A atual fase de negociação era para aproximar posições em direção a um acordo final, após seis anos de negociações, mas a história se repete, com endurecimento de todas as partes. A Argentina, com posição forte na área industrial, sinalizou logo o perigo para Doha: "Esse é um barco pesado, se não for girado a tempo a colisão com o iceberg é inevitável", avisou o embaixador Alberto Dumont.

Em escritórios importantes da OMC, o clima de hostilidade e os debates negativos ao longo do dia deflagraram o sinal de alarme. O diretor-geral, Pascal Lamy, porém, considera que o aprofundamento da discussão geralmente leva a esse tipo de cenário.

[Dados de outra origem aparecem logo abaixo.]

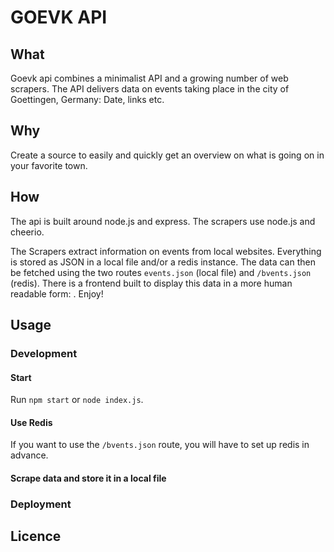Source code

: # GOEVK API

## What

Goevk api combines a minimalist API and a growing number of web scrapers. The API delivers data on events taking place in the city of Goettingen, Germany: Date, links etc.

## Why

Create a source to easily and quickly get an overview on what is going on in your favorite town.

## How

The api is built around node.js and express. The scrapers use node.js and cheerio.

The Scrapers extract information on events from local websites. Everything is stored as JSON in a local file and/or a redis instance. The data can then be fetched using the two routes `events.json` (local file) and `/bvents.json` (redis). There is a frontend built to display this data in a more human readable form: [](https://xylnx.github.io/goevk/). Enjoy!

## Usage

### Development

#### Start

Run `npm start` or `node index.js`.

#### Use Redis

If you want to use the `/bvents.json` route, you will have to set up redis in advance.

#### Scrape data and store it in a local file

### Deployment

## Licence
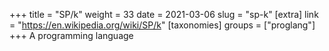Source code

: +++
title = "SP/k"
weight = 33
date = 2021-03-06
slug = "sp-k"
[extra]
link = "https://en.wikipedia.org/wiki/SP/k"
[taxonomies]
groups = ["proglang"]
+++
A programming language

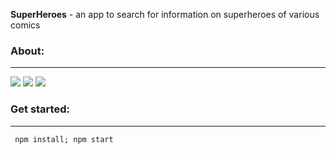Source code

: <b>SuperHeroes</b> - an app to search for information on superheroes of various comics

<b><h3>About:</h3><hr></hr></b>
<img src="https://pp.userapi.com/c855020/v855020741/8d5e9/1HyYPBiR1Wk.jpg"></img>
<img src="https://pp.userapi.com/c855020/v855020741/8d5fb/_En6gqP8ucw.jpg"></img>
<img src="https://pp.userapi.com/c855020/v855020741/8d5e0/-NLXqResnCQ.jpg"></img>

<b><h3>Get started:</h3><hr></hr></b>
<code>
  npm install;
  npm start
</code>
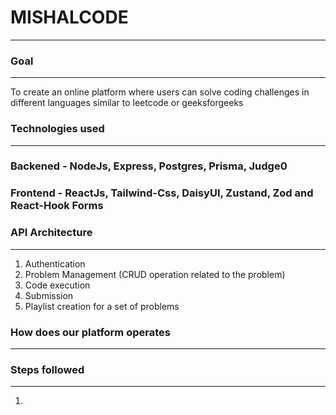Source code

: # MISHALCODE
------------

### Goal
--------
To create an online platform where users can solve coding challenges in different languages similar to leetcode or geeksforgeeks

### Technologies used
---------------------
### Backened - NodeJs, Express, Postgres, Prisma, Judge0
### Frontend - ReactJs, Tailwind-Css, DaisyUI, Zustand, Zod and React-Hook Forms

### API Architecture
--------------------
1. Authentication
2. Problem Management (CRUD operation related to the problem)
3. Code execution 
4. Submission
5. Playlist creation for a set of problems


### How does our platform operates
----------------------------------



### Steps followed
-------------------
1.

A maioria dos negociadores ataca os EUA pelo impasse. Na agricultura, os americanos são "seletivos", mas na área industrial pedem "concordância incondicional". Já o embaixador americano na OMC, Peter Allgeier, acelerou a crítica aos grupos em desenvolvimento, conduzidos por Brasil, Índia e África do Sul. "Agora não é mais tempo para se dizer o que não se quer, é tempo para dizer o que estão prontos a fazer em agricultura e na área industrial", afirmou enfático.

O alvo de Allgeier foi sobretudo a demanda de Brasil e Argentina por flexibilidade adicional para o Mercosul. Para ele, o Brasil está querendo "virar de cabeça para baixo" a OMC. "Dizer que países devem (liberalizar) menos, porque estão em uniões aduaneiras ou em outros acordos preferenciais, é se desviar da OMC", argumentou. "A OMC é sobre liberalização multilateral e não devemos abrir precedentes para arranjos especiais." Sinalizou que os EUA estavam prontos a examinar "necessidades específicas e bem definidas" para certos países protegerem mais suas indústrias, mas não para o Mercosul.

A constatação de Dumont, embaixador argentino, foi rápida: "Os EUA estão de acordo para acomodar todo mundo, menos nós (Argentina, Brasil e África do Sul). E querem que esqueçamos flexibilidade adicional para uniões aduaneiras. Para o Mercosul essa é uma questão fundamental."

Nos corredores da OMC, importantes personagens da negociação consideravam "preocupante" se a advertência do Brasil - de que prefere o Mercosul a Doha, caso não obtenha mais flexibilidades para sua indústria - for para valer e não meramente tática de negociação.

A resposta do embaixador brasileiro, Clodoaldo Hugueney, veio logo. "Nossa posição é sólida e podem ficar preocupados, porque não há dúvidas sobre isso. O Brasil tem o objetivo político de fortalecer e preservar o Mercosul, consolidar a TEC, acabar com as exceções. E temos que encontrar soluções para compatibilizar Doha e o Mercosul. A rodada tem que preservar as uniões aduaneiras." Para os EUA e a UE, porém, o Mercosul não é união aduaneira completa, com numerosas exceções. Para a UE, "só há duas uniões aduaneiras no mundo, a UE e a Sacu", segundo seu embaixador, Eckert Guth.